Today's NFP provides the catalyst markets have been waiting for since last week's postponement. The unemployment rate forecast at 4.2% versus 4.4% and payrolls at 89,000 versus 50,000 suggest modest improvement. However, with expectations firmed during the delay, surprises could generate outsized reactions.

Earnings from Cisco, McDonald's, T-Mobile, and Shopify provide additional tests of whether companies can deliver results that justify their valuations. Each represents a different sector, creating multiple opportunities for disappointment or upside surprise.

The Bottom Line

Wednesday brings the NFP release that markets have been waiting for since last week's postponement. Forecasts suggest modest improvement in employment conditions, but the extended delay has allowed positioning to build and expectations to firm.

The S&P 500 trades in a wide range near all-time highs, needing catalysts to break out or break down. The Dow's upward trend appears to be losing momentum. Today's data determines whether these trends continue or reverse.

Iran negotiations reach a critical stage as Netanyahu visits the White House, elevating geopolitical risk. Oil prices reflect a modest risk premium. Russia strikes Ukraine while the UK doubles troops in Norway, reminding markets that multiple conflict zones remain active.

Gold holds near two-week highs while the dollar slips, reflecting safe-haven demand and concerns about policy credibility. Chinese inflation falling to 0.2% reveals deflationary pressures in a significant economy.

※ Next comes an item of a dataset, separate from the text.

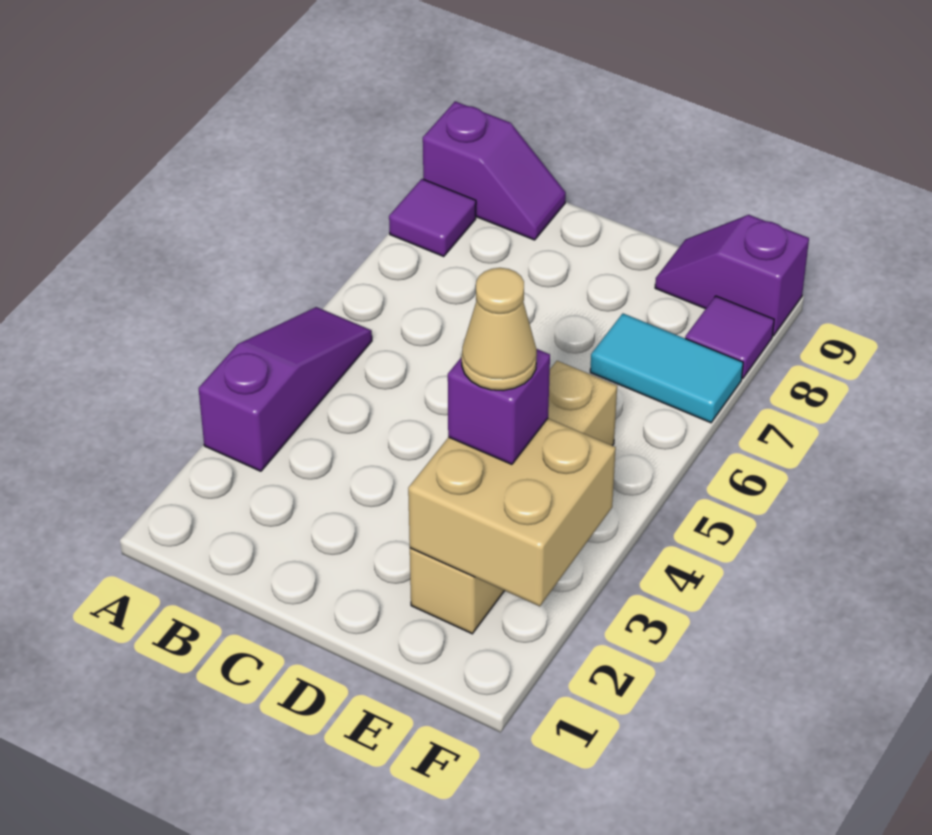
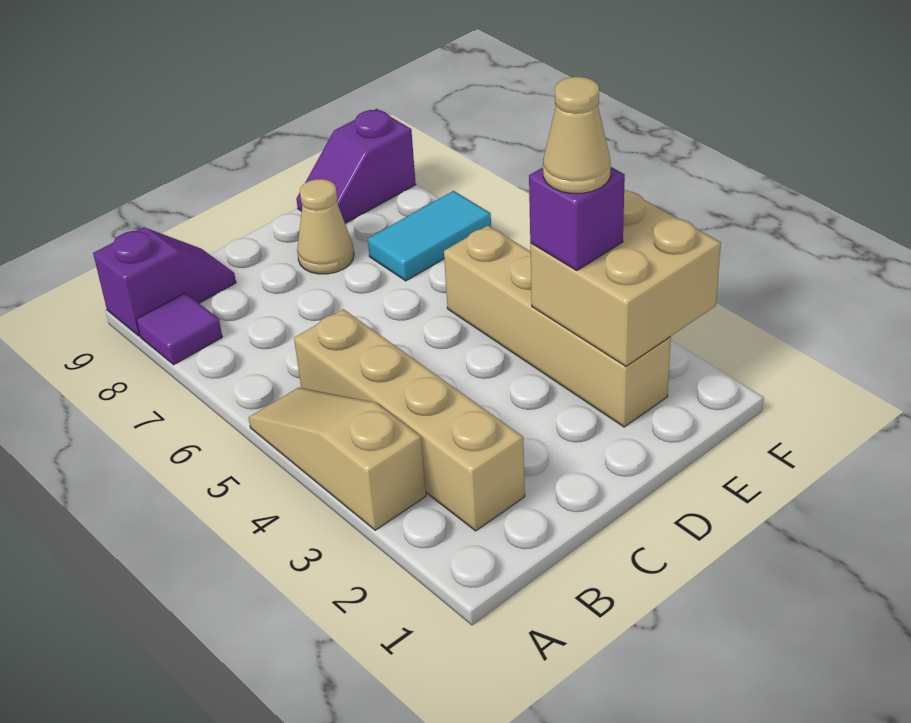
purple slope A3:A5 level 1 top 3 -> tan slope A3:A5 level 1 top 3
none -> tan brick B2:B5 level 1
none -> tan cone D8 level 1
purple tile F8 level 1 -> none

Earnings from Cisco, McDonald's, T-Mobile, and Shopify test different sectors. Commonwealth Bank's beat in Australia drove regional equity strength, demonstrating that well-positioned companies can exceed expectations.

All eyes focus on 13:30 GMT when delayed employment data finally arrives. How markets respond will reveal whether current positioning reflects an accurate assessment or needs adjustment based on actual data. After a week of waiting, the information vacuum ends this afternoon.